Walmart-Store-Sales-Forecasting/
├── data/
│   ├── train.csv
│   ├── test.csv
│   ├── features.csv
│   └── stores.csv
├── templates/
│   └── index.html          # Flask frontend
├── static/
│   └── style.css
├── Walmart Store Sales Forecasting.ipynb   # Full EDA + Modelling
├── app.py                  # Flask application
├── model.pkl               # Serialized trained model
├── requirements.txt
└── Dockerfile

🔍 Approach

1. Exploratory Data Analysis (EDA)

Analyzed seasonal patterns in weekly sales across stores and departments
Identified holiday spikes — Thanksgiving consistently outperforms Christmas in actual sales
Found that January sales drop sharply post-holiday season
Examined impact of external factors: CPI, fuel price, unemployment, temperature

2. Feature Engineering

Extracted time features: Week, Month, Year from date
Engineered holiday flags for Super Bowl, Labour Day, Thanksgiving, Christmas
Merged store metadata (type, size) with weekly sales and external features
Handled missing MarkDown values (up to 4,140 nulls in some columns) using median imputation

3. Modelling

Evaluated multiple regression approaches for time-series forecasting
Applied Random Forest Regressor as the primary model due to its ability to capture non-linear relationships and feature interactions
Used cross-validation with time-aware splits to prevent data leakage

4. Evaluation Metric

WMAE (Weighted Mean Absolute Error) — holiday weeks weighted 5x:

WMAE = (1 / Σwᵢ) × Σ wᵢ |yᵢ - ŷᵢ|

5. Deployment

Serialized model using pickle → model.pkl
Built a Flask web app for real-time sales prediction
Containerized with Docker for portability
Deployed on web (previously Heroku, migrating to Render)

📈 Results

Metric	Value
Evaluation	WMAE (Weighted MAE)
Holiday Weight	5× non-holiday weeks
Stores Covered	45 stores, multiple departments
Prediction Period	Weekly

Key Finding: Holiday markdown events — especially Thanksgiving — are the single strongest predictor of sales spikes.

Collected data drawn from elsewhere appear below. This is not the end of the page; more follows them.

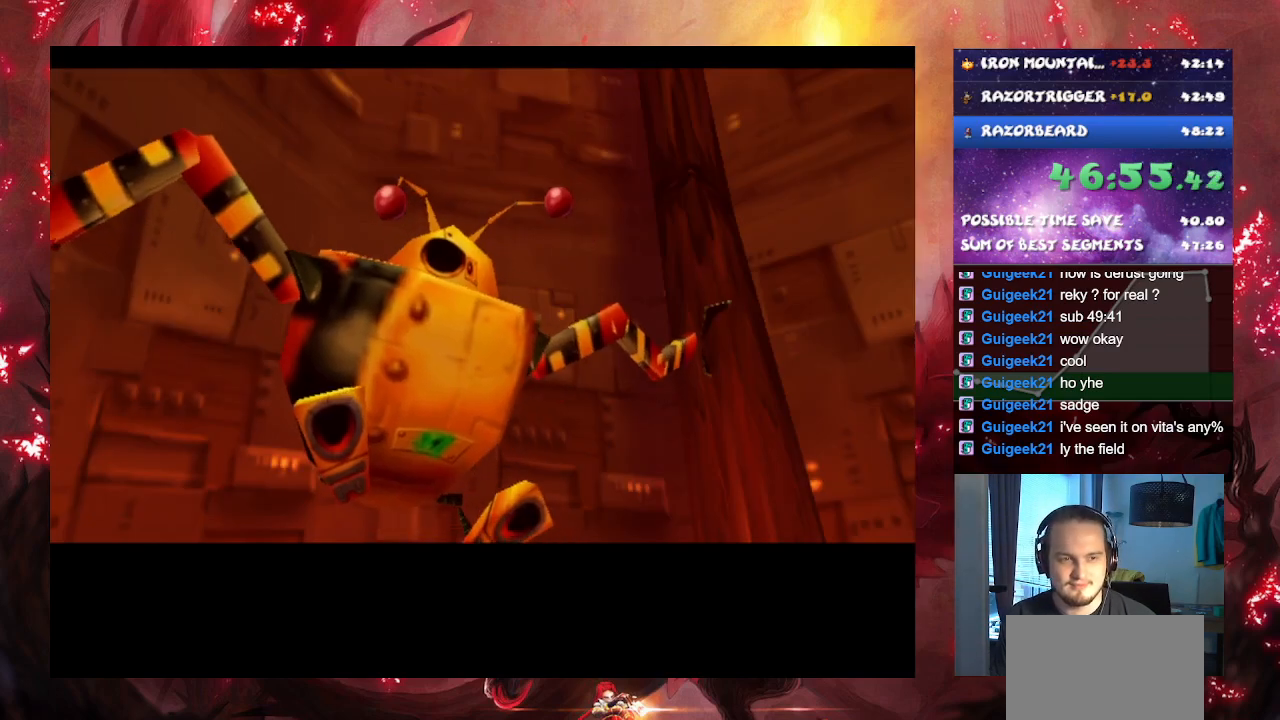
{"buttons": ["CROSS"], "left_stick": "down", "right_stick": "center", "events": []}
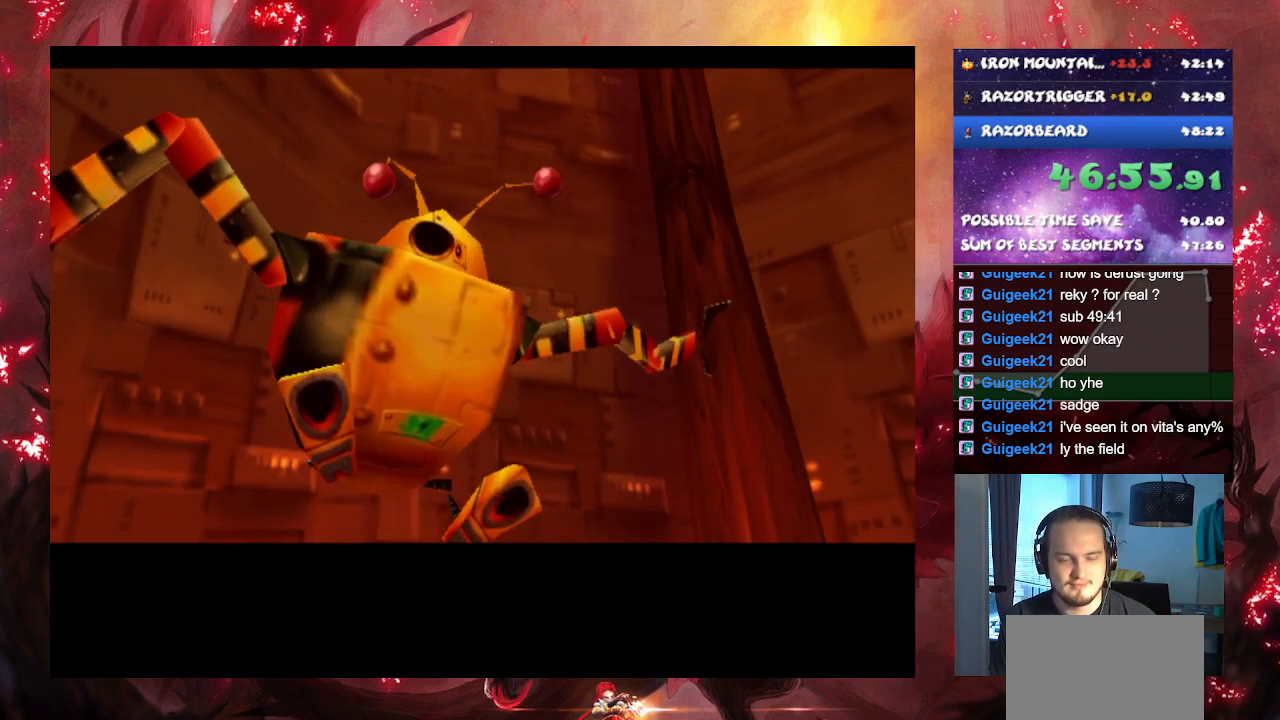
{"buttons": ["CROSS"], "left_stick": "down", "right_stick": "center", "events": []}
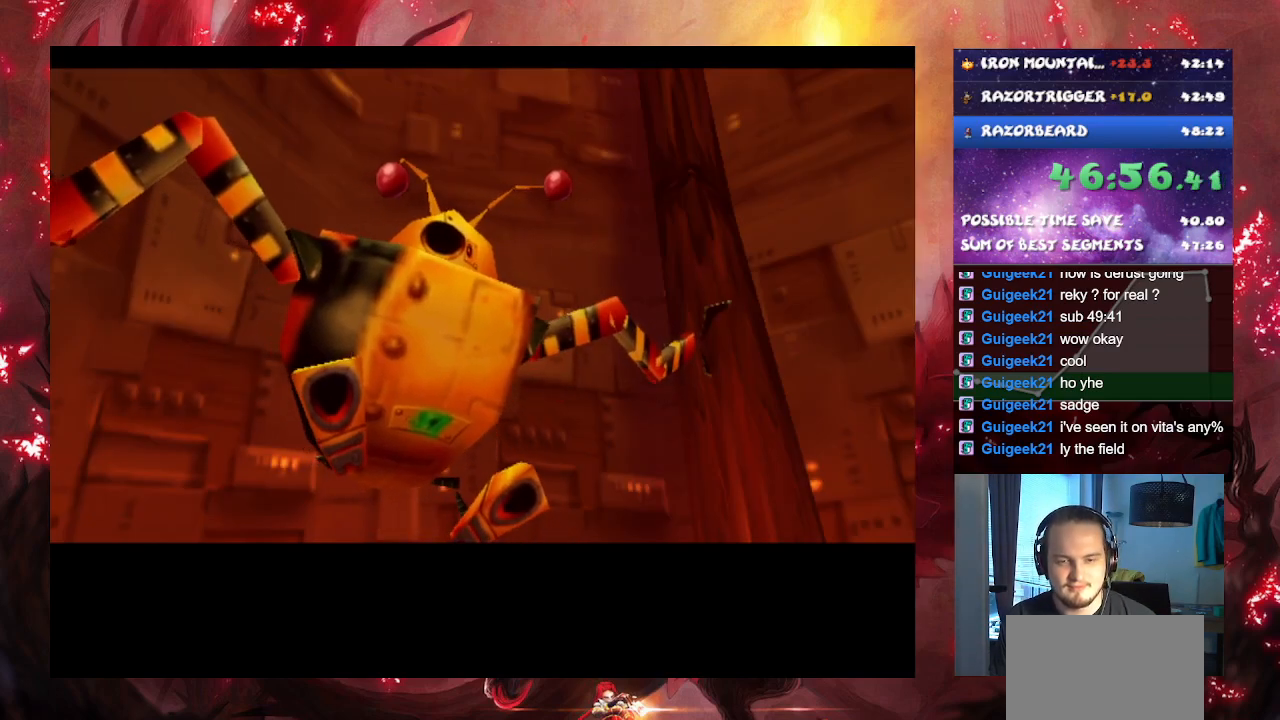
{"buttons": ["CROSS"], "left_stick": "down", "right_stick": "center", "events": []}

Store type and size also significantly influence baseline weekly sales.

🛠️ Tech Stack

Category	Tools
Language	Python 3.8+
Data Processing	Pandas, NumPy
Visualisation	Matplotlib, Seaborn
Modelling	Scikit-learn (Random Forest, Linear Regression)
Web Framework	Flask
Deployment	Docker, Heroku → Render
Notebook	Jupyter Notebook

🚀 Running Locally

Option 1: Standard Setup

# Clone the repository
git clone https://github.com/vicky60629/Walmart-Store-Sales-Forecasting.git
cd Walmart-Store-Sales-Forecasting

# Install dependencies
pip install -r requirements.txt

# Run the Flask app
python app.py

Then open http://localhost:5000 in your browser.

Option 2: Docker

docker build -t walmart-forecasting .
docker run -p 5000:5000 walmart-forecasting

📸 App Preview

Input Form	Prediction Output

💡 Key Learnings & Future Improvements

What worked well:

Feature engineering around holidays significantly improved prediction accuracy
Random Forest handled the non-linear interactions between store size, type, and markdown events effectively

Future enhancements:

Integrate XGBoost / LightGBM for potential performance gains
Add SARIMA / Prophet for pure time-series baseline comparison
Build interactive dashboard with Streamlit or Plotly Dash
Incorporate external data: weather APIs, economic indicators
Retrain with MLflow for experiment tracking

👨‍💻 About the Author

Vicky Gupta — Data Engineering Analyst @ Accenture (4.5 years) | Aspiring Data Scientist

Skilled in PySpark, ETL pipelines, and end-to-end ML systems. Passionate about building data products that solve real business problems.

🔗 LinkedIn | GitHub

📄 License

This project is licensed under the MIT License — see the LICENSE file for details.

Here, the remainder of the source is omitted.